Le lendemain nous sommes arrivée à Margaret River. L’auberge à côté de la plage nous a fait un pris spécial de basse saison. Nous avons donc eu le droit à une chambre très sympathique avec salle de bain privative, serviettes, thé, café et lait fournis. La salle commune et la cuisine n’a rien à envier à la chambre, immenses, bien équipées, confortables, une vue sur le bush environnant, et un poele !

Quant à Margaret River, l’endroit est absolument magnifique. Complètement sauvage, perdu dans un bush immense, des criques, des falaises, des plages de sables fin, des barrières de vagues impressionnantes pullulant de surfeurs professionnels (plus quelques plages pour débutant). Finalement, nous décidons de nous attarder quelques jours dans ce paradis.

Le programme reste identique : surf, jogging, boutiques, plage, cuisine, échec, monopoly. Qu’est-ce que c’est bien les vacances !

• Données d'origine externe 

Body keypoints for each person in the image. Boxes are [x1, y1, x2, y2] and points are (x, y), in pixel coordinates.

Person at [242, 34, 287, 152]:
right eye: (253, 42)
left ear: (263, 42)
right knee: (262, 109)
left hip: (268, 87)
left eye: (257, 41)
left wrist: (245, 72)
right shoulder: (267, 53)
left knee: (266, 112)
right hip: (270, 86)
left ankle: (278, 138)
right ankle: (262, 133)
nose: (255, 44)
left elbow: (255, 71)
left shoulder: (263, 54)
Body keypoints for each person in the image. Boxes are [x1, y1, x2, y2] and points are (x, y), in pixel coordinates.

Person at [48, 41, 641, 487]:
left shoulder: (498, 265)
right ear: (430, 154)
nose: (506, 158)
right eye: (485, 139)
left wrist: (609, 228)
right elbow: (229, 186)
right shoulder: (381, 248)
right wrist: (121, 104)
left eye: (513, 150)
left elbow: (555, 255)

Le vendredi nous sommes partis la journée à Augusta, sur le cape sud-ouest de l’Australie. Là-bas nous avons fait une croisière… parmi les baleines !!! Des baleines à bosse cette fois-ci. Techniquement les bateaux n’ont pas le droit de s’en approcher de trop près, mais les baleines sont curieuses et viennent voir ce qu’est cette grosse chose immobile au milieu de l’océan. Magnifique ! Les jets, les dos, les queues… à chaque fois qu’on en voit un bout à quelques mètres de nous, on s’émerveille. J’ai même vu un saut au loin !

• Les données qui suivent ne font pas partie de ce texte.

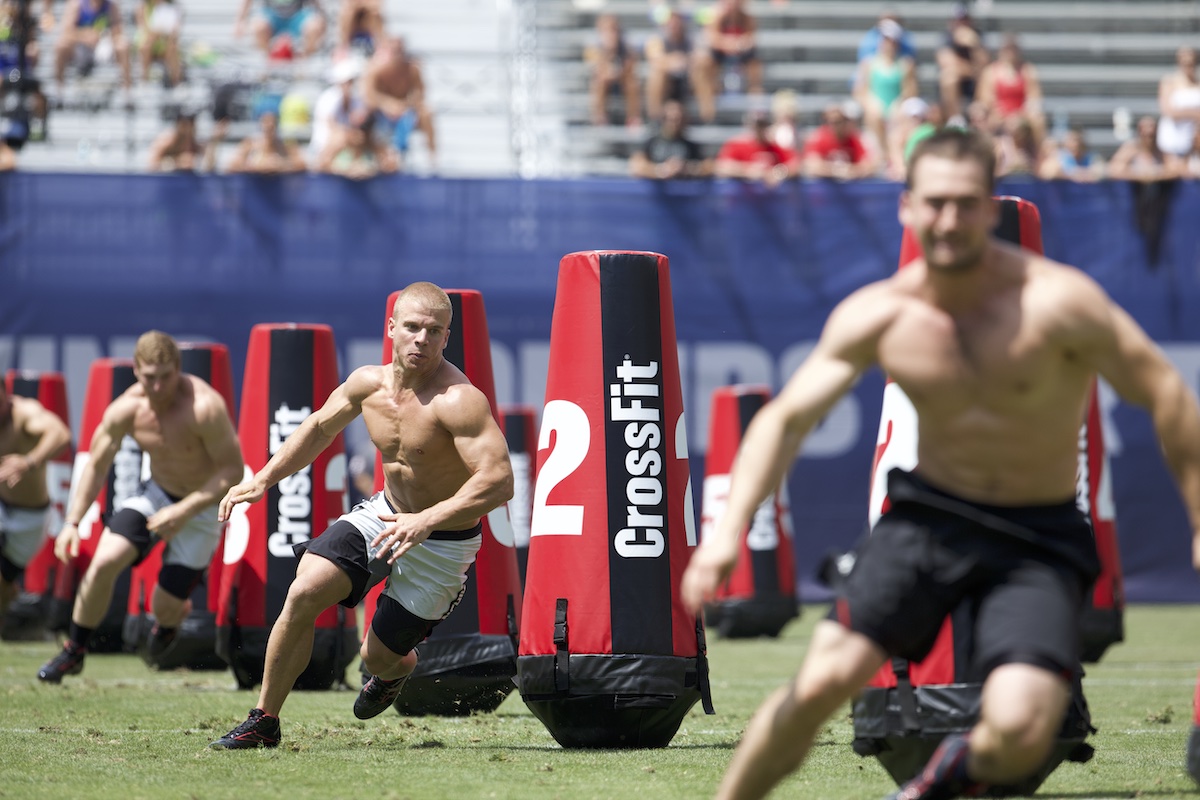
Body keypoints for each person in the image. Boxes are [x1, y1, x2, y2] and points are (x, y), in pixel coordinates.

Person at [681, 127, 1200, 800]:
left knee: (1021, 727)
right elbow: (784, 420)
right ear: (906, 207)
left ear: (991, 207)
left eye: (965, 202)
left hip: (1036, 538)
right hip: (926, 521)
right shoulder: (884, 312)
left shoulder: (1058, 302)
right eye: (934, 203)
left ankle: (943, 781)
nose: (949, 220)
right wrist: (725, 535)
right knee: (817, 686)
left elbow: (1166, 395)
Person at [210, 282, 514, 750]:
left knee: (378, 657)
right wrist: (263, 479)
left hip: (443, 542)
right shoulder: (367, 384)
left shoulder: (459, 400)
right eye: (412, 327)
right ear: (391, 327)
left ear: (447, 337)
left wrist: (428, 518)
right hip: (385, 515)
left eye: (434, 331)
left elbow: (498, 480)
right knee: (305, 590)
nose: (422, 339)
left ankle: (396, 670)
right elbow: (317, 428)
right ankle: (263, 720)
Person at [37, 331, 244, 682]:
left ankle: (169, 623)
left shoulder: (204, 406)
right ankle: (74, 650)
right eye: (150, 377)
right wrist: (72, 522)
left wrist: (185, 510)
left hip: (202, 508)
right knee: (103, 561)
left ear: (178, 369)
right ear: (135, 371)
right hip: (156, 495)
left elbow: (233, 471)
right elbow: (97, 465)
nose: (159, 387)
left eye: (166, 376)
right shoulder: (126, 409)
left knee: (164, 608)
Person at [0, 381, 71, 619]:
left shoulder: (24, 413)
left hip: (31, 517)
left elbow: (60, 434)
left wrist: (28, 461)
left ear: (5, 395)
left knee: (3, 587)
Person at [363, 36, 437, 170]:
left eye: (399, 51)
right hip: (381, 113)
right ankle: (376, 156)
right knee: (364, 115)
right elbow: (369, 96)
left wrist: (405, 105)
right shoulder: (376, 69)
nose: (397, 54)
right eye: (394, 51)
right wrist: (387, 105)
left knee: (427, 113)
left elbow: (420, 92)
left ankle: (432, 159)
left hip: (405, 111)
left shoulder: (411, 69)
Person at [852, 19, 917, 157]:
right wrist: (871, 103)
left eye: (891, 40)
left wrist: (899, 105)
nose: (888, 44)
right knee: (873, 116)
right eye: (885, 40)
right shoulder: (868, 64)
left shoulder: (906, 64)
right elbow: (859, 91)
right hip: (875, 113)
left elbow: (910, 92)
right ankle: (882, 155)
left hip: (897, 113)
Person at [696, 0, 762, 120]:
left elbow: (751, 38)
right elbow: (712, 38)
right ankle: (708, 108)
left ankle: (755, 103)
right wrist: (732, 44)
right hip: (720, 53)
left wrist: (740, 44)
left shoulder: (746, 18)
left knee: (755, 65)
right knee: (704, 65)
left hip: (741, 53)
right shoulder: (718, 16)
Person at [52, 0, 132, 98]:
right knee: (61, 46)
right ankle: (59, 91)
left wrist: (102, 35)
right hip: (79, 48)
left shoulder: (111, 6)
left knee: (123, 45)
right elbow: (67, 32)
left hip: (103, 46)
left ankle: (127, 94)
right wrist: (84, 35)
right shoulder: (76, 5)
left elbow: (118, 30)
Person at [976, 34, 1044, 143]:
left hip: (1021, 115)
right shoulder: (990, 72)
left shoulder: (1028, 71)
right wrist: (1001, 115)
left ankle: (1038, 155)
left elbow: (1034, 100)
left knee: (1038, 120)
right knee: (980, 118)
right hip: (998, 115)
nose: (1010, 52)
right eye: (1007, 49)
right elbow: (986, 100)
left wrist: (1020, 116)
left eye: (1013, 49)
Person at [629, 98, 711, 179]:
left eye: (678, 119)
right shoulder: (653, 142)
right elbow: (637, 166)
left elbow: (708, 166)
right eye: (671, 119)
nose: (674, 124)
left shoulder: (690, 146)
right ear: (663, 119)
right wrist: (662, 170)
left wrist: (687, 168)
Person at [714, 108, 799, 187]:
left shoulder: (774, 146)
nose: (759, 129)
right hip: (743, 197)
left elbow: (795, 165)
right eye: (757, 126)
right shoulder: (737, 144)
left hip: (769, 198)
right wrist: (748, 171)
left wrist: (777, 173)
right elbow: (722, 167)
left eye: (763, 126)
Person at [643, 8, 699, 124]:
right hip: (667, 83)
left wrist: (680, 61)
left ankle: (706, 117)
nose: (675, 26)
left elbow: (697, 58)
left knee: (701, 73)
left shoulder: (690, 40)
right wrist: (673, 61)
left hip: (687, 80)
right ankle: (655, 118)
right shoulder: (657, 39)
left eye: (678, 23)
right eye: (672, 23)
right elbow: (655, 59)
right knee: (657, 74)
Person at [935, 3, 988, 123]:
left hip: (975, 86)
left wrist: (974, 45)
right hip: (955, 87)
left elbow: (985, 66)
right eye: (959, 20)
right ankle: (955, 120)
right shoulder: (946, 38)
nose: (962, 24)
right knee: (949, 77)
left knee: (987, 77)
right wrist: (971, 69)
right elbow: (947, 64)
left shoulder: (977, 37)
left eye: (965, 20)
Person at [585, 13, 640, 127]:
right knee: (599, 82)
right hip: (603, 81)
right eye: (607, 29)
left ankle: (633, 118)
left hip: (622, 79)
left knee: (632, 83)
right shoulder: (593, 46)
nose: (611, 33)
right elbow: (595, 67)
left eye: (613, 28)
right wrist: (608, 52)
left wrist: (617, 72)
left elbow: (631, 65)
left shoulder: (626, 45)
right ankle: (599, 118)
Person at [801, 102, 879, 180]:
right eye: (830, 121)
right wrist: (838, 171)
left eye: (839, 121)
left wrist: (850, 171)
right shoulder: (818, 137)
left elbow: (869, 166)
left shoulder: (854, 138)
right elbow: (812, 166)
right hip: (824, 189)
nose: (834, 125)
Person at [222, 108, 307, 175]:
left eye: (272, 122)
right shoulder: (251, 144)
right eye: (265, 122)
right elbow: (231, 166)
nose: (269, 125)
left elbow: (302, 164)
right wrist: (254, 167)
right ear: (260, 124)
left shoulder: (285, 146)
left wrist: (281, 166)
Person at [234, 0, 327, 61]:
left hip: (297, 15)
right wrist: (240, 21)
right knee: (259, 26)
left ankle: (304, 61)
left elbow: (316, 3)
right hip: (272, 15)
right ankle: (268, 60)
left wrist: (322, 17)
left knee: (314, 27)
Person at [1157, 46, 1200, 161]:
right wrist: (1195, 113)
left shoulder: (1197, 84)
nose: (1188, 66)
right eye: (1185, 63)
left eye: (1191, 63)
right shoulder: (1169, 81)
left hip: (1193, 139)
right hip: (1172, 138)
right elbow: (1169, 111)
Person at [133, 0, 182, 87]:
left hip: (165, 43)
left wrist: (163, 34)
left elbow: (174, 31)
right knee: (146, 46)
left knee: (173, 47)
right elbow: (145, 29)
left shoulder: (172, 7)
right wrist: (159, 33)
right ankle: (144, 82)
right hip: (149, 43)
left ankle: (176, 82)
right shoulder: (142, 7)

Quand les baleines remontent à la surface, elles laissent une empreinte sur l’eau. Nous allions changer d’endroit quand le skipper repère une de ces empreintes juste à côté de nous et nous dit donc de scruter sous le bateau. Tout à coup, de sous le bateau, à surgit une baleine. J’ai été tellement surprise que j’ai crié : « LA !! »… (même les enfant sont restés plus calmes que moi) J’ai bien fait rire tout le monde.

Nous avons également été visité une cave (la grotte sous terre, pas la cave à vins !). C’est toujours impressionnant de se retrouver une centaine de mètre sous terre, on se sent tellement petit tout d’un coup. Un lac parcourait cette grotte, l’eau présente y a « construit » une formation rocheuse unique au monde : deux stalagmites et stalactiques se rejoignant ont formé deux colonnes. Le niveau d’eau a augmenté et à érodé la roche sous les colonnes formant une table renversée retenue au plafond de la cave, et grâce à un jeu de lumière la table se reflète dans le lac. Enfin bref, c’était très sympa… ;)

Et voilà, une semaine très vite écoulée.

Scarborough & Perth (suite et fin)

Perth n’est pas ma ville préférée, elle n’est pas aussi belle que Sydney et n’a pas l’ambiance de Melbourne.

A Scarborough, c’est les vacances, on va à la plage, on courre, on profite du beau temps, on surfe (quand le temps et notre condition physique nous le permet). En effet, à deux, nous avons enchainé les problèmes : mal de dos, coup de froid, torticolis, deboitement d’épaule, sans compter les coups et les bleus qui arrivent inexplicablemnt quand je fais du surf.

Le samedi soir, nous nous sommes rendu à une soirée salsa. Toutes les danseuses étaient… chinoises ! Après quelques heures de galère, j’ai enfin compris le pas de base, et tout d’un coup cette danse m’a paru beaucoup plus sympa ;p
Après une semaine, nous avons décidé de louer une voiture et de partir explorer le sud ouest.